Provided text

◆ ◆ ◆ ◆ ◆ ◆ ◆

Children’s Notebooks at the School in the Village of Bohdanivka, Where Serhii Was Held as a Prisoner

Some heads also came to the Ukrainian prisoner to decide what to do with him.

“Two heads came on the first and second day and told them to shot me. And another said, probably their doctor: “He has a wound, suppuration will start, let him suffer, he will die himself. If gangrene develops, he will die himself,” Serhii recalls.

And one day, a wounded Russian soldier was brought to his class, he died later.

“He was alive, wrapped in a blanket. Commanders came, they asked him which brigade, battalion, I don’t remember – whether it was the third regiment or brigade, 22 something of the RGD or something like that. Burnt. Well, on the 29th, when they were retreating, they took him,” recalls the former prisoner.

Children’s Legos in One of the Classrooms of the School Burned Down by the Russians in Bohdanivka, Kyiv Oblast

When the Ukrainian military began shelling the Russian headquarters, Serhii had to deal with the hard situation.

◆ ◆ ◆ ◆ ◆ ◆ ◆

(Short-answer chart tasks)
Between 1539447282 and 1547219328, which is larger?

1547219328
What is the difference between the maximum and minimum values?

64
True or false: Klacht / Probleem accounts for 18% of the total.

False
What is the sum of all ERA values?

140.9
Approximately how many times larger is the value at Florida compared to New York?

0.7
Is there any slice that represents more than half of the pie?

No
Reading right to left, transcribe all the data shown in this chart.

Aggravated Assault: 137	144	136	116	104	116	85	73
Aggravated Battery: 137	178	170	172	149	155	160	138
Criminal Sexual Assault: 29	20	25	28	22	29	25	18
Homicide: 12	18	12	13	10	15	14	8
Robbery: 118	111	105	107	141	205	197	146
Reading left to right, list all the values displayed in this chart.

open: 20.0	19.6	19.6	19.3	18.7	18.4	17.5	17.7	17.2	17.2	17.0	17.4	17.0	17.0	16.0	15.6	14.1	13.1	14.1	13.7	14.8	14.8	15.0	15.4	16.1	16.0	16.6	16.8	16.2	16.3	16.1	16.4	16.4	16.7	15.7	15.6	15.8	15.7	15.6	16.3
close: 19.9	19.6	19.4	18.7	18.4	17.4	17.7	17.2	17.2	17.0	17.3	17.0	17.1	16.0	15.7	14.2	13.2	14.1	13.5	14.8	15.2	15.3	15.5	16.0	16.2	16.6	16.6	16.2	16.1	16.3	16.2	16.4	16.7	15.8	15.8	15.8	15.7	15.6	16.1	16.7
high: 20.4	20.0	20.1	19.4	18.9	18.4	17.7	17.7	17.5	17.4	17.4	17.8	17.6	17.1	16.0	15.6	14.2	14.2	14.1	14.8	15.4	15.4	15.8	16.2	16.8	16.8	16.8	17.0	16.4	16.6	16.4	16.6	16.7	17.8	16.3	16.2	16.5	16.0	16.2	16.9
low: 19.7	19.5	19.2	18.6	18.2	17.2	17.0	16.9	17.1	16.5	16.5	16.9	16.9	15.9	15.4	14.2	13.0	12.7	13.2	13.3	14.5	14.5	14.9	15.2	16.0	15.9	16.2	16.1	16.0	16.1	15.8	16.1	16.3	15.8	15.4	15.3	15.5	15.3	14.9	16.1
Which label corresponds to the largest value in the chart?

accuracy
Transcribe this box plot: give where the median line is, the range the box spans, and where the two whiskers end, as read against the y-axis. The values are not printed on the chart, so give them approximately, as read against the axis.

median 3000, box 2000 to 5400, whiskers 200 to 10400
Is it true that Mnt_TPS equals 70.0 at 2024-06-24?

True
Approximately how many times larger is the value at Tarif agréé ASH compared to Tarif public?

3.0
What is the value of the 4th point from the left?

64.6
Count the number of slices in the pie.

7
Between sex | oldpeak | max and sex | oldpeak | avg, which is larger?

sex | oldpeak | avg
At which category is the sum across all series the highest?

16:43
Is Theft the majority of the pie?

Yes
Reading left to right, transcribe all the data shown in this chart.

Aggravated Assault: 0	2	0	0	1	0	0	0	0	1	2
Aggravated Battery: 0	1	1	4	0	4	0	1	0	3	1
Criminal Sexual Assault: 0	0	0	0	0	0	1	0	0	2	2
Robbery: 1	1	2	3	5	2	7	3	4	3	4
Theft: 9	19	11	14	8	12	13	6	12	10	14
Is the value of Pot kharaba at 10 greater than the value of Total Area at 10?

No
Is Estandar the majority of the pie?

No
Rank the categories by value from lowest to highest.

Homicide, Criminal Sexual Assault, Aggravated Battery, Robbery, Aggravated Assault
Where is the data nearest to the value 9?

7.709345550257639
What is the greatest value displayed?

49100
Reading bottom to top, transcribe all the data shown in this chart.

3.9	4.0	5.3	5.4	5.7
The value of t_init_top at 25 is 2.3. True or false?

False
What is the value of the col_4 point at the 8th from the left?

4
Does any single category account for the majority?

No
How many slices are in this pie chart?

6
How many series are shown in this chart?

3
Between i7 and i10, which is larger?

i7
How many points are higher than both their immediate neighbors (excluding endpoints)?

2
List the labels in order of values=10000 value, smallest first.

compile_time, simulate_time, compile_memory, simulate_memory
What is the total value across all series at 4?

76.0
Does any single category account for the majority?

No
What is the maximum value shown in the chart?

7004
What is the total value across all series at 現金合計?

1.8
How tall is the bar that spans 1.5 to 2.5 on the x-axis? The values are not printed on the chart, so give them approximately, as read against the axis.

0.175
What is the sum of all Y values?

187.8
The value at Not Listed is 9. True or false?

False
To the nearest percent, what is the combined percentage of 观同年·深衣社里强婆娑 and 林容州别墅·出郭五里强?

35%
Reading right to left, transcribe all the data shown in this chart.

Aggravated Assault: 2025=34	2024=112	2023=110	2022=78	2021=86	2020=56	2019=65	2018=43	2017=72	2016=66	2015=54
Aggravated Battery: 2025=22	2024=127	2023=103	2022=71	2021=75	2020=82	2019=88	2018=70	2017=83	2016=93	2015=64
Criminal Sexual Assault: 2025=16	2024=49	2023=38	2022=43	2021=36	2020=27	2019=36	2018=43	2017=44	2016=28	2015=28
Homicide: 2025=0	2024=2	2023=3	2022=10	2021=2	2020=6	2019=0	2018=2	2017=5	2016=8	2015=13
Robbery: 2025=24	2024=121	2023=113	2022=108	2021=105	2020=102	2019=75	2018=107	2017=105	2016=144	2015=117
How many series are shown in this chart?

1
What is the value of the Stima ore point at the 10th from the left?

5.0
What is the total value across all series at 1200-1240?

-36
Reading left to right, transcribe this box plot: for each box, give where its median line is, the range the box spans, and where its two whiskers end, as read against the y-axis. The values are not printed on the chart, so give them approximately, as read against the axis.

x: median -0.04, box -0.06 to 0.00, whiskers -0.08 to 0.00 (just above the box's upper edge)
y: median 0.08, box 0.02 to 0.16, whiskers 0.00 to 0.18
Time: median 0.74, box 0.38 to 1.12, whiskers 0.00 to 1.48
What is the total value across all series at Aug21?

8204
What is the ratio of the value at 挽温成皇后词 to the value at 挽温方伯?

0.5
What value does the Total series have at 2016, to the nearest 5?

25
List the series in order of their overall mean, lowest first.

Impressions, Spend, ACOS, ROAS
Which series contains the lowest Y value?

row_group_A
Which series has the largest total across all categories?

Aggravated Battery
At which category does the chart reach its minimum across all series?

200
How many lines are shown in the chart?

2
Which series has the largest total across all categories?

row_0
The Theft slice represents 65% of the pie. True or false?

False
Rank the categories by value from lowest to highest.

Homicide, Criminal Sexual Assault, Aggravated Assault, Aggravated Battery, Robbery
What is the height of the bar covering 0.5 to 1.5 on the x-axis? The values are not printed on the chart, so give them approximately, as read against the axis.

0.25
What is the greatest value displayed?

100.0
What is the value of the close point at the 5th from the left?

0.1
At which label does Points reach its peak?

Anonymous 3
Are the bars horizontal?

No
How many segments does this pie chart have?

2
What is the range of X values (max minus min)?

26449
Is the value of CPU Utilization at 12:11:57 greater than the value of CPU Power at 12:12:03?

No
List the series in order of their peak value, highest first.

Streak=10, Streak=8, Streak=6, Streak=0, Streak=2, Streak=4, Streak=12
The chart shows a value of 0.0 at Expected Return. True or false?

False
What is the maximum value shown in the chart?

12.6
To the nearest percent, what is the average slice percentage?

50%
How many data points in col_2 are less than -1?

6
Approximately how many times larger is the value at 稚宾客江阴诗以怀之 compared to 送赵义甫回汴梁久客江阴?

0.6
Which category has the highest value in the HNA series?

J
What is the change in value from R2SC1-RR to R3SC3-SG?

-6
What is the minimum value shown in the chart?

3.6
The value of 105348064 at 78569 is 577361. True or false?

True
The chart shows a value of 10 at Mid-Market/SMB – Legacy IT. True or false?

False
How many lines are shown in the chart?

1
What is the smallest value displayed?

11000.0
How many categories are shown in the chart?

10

◆ ◆ ◆ ◆ ◆ ◆ ◆

Exercise directions
In the text about Serhii's captivity, what happened to the wounded Russian soldier brought to Serhii's class? These rows have nothing to do with the text about Serhii's captivity.

Answer space
He died later.